Pharmaceutical and life sciences enterprises are under more intense competitive pressure than ever before. According to research from the global consulting firm Bain & Company, the average window from when a new drug hits the market to the launch of competing products has shortened from eight years to four, while nearly half of new product launches underperform analyst expectations.
To increase the probability of success in this demanding climate, organizations must limit costs, reduce time expenditures, and maximize quality. But in the quest to improve these metrics, various digital transformation challenges can often stand in the way, impeding life sciences organizations from leveraging the single most valuable asset they already possess: data.
Read on to learn how digital transformation can improve key information management challenges that, for many life sciences organizations, may be standing in the way of success.
Challenge #1: Tapping into pools of data
The goal of many activities within the life sciences and pharmaceutical sector is to generate actionable information about developmental or new drugs. But have you ever thought about how much information all of the resulting surveys, documents, tables, and reports actually yield? Terabytes or even petabytes (that’s one-million gigabytes) are created at every stage of product development, according to estimates.
The challenge that follows the creation of such vast amounts of data lies in transforming these massive stores into something from which meaning and insights may be extracted. This requires a four-stage approach:
- 1. First, all of that data must be standardized into formats that can be readily processed and compared.
- 2. Next, it must be analyzed by applying rules that help decision-makers better understand exactly what data they have and where it exists.
- 3. Then that data must be categorized into appropriate groups or buckets and duplicate information must be eliminated.
- 4. Lastly, it must be optimized, extracting meaning via artificial intelligence technologies, redacting sensitive PII, and compressing files to reduce the cost of storing this content within repositories.
Only after following these four steps are organizations positioned to leverage this huge amount of information to identify risk, extract value, improve business outcomes, and translate vast volumes of information into useable insights.

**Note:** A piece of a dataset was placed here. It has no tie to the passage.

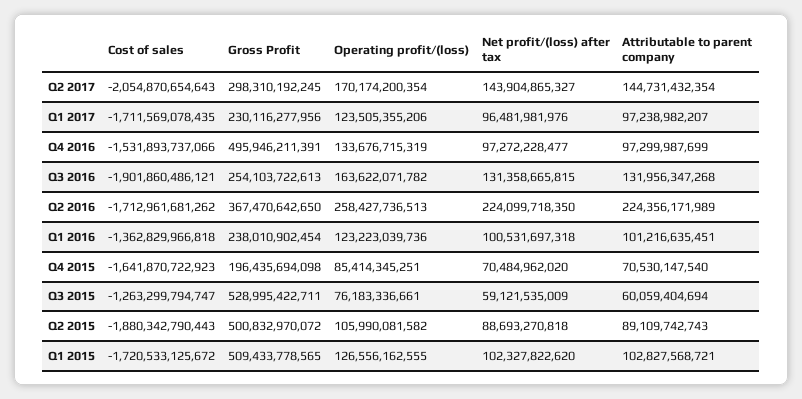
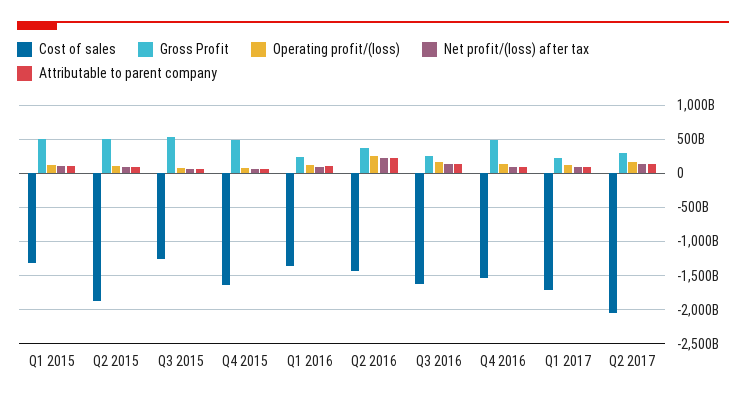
Cost of sales, Q3 2016: -1901860486121 -> -1600000000000
Cost of sales, Q2 2016: -1712961681262 -> -1400000000000
Gross Profit, Q4 2015: 196435694098 -> 500000000000
Cost of sales, Q1 2015: -1720533125672 -> -1300000000000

Challenge #2: Data isn’t useful if it lives in silos
The human body is an incredibly complex network of systems and pathways, leading to a great deal of overlap between seemingly disconnected bodily functions and processes. As such, single drugs can often have multiple applications, sometimes even related to what might seem to be discrete health conditions. These connections also mean that it’s not unlikely there would sometimes be overlap within elements of separate drug trials and other medical research—despite the fact that, on paper, such studies may have little connection, or might even fall under different business units. The challenge for organizations lies in facilitating these connections by improving research visibility across business lines.
There are both tremendous insights and opportunities for cost savings in doing so. A Forbes analysis found that the cost of bringing a single drug to market clocks in at $350 million. However, once you factor in costs related to the 95 percent of experimental drugs that never make it to approval, the actual price tag per new medicine can work out to closer to $5 billion. Imagine how much insightful and cost-saving information exists within all of that research. If it cannot be harnessed, then $4.65 billion of that total investment is wasted.
But if life sciences organizations take a business-wide approach to data management and digital transformation, then all of the insights generated can be leveraged. This entails unifying all aspects of an enterprise’s approach to its data in order to create a centrally accessible repository, and applying file analytics so that valuable information can be extracted regardless of where within a company that data is owned. As such, previous research can be considered earlier in the discovery phase—reducing the risk of failed or redundant trials—or shared more efficiently in order to improve product effectiveness, identify new applications or potential risks, and other beneficial applications.
Challenge #3: The cautious nature of the industry
In January, Johnson & Johnson CEO Alex Gorsky created an uproar when he told investors that it won’t be long before “we won’t be classifying ourselves as just a healthcare or biopharmaceutical industry, but we’ll be a healthcare biopharmaceutical technology industry.”
While Gorsky’s speech speaks to an awareness of power of technology to drive massive efficiencies and growth within the sector, many players within the industry were skeptical about adoption rates. A McKinsey survey of C-level executives at more than 3,000 companies backs up this reluctance to adopt new technologies, finding that only 20 percent of firms consider themselves “adopters.” Of all the industries that participated, adoption within the health sector ranked lowest overall.
But considering the gains and efficiencies better data utilization may bring, perhaps it’s worth using Gorsky’s statement not as merely a prediction, but as a directive. Considering the alternative—data silos and huge volumes of expensive, underutilized research—it’s important to weigh the risks and rewards.
Digital transformation has the potential to drive billions of dollars in value within the life sciences and pharmaceutical industries. But in order to realize the blockbuster benefits, organizations must first change their approach to data management—decreasing massive volumes of unstructured data, eliminating organizational data silos, and embracing proven solutions.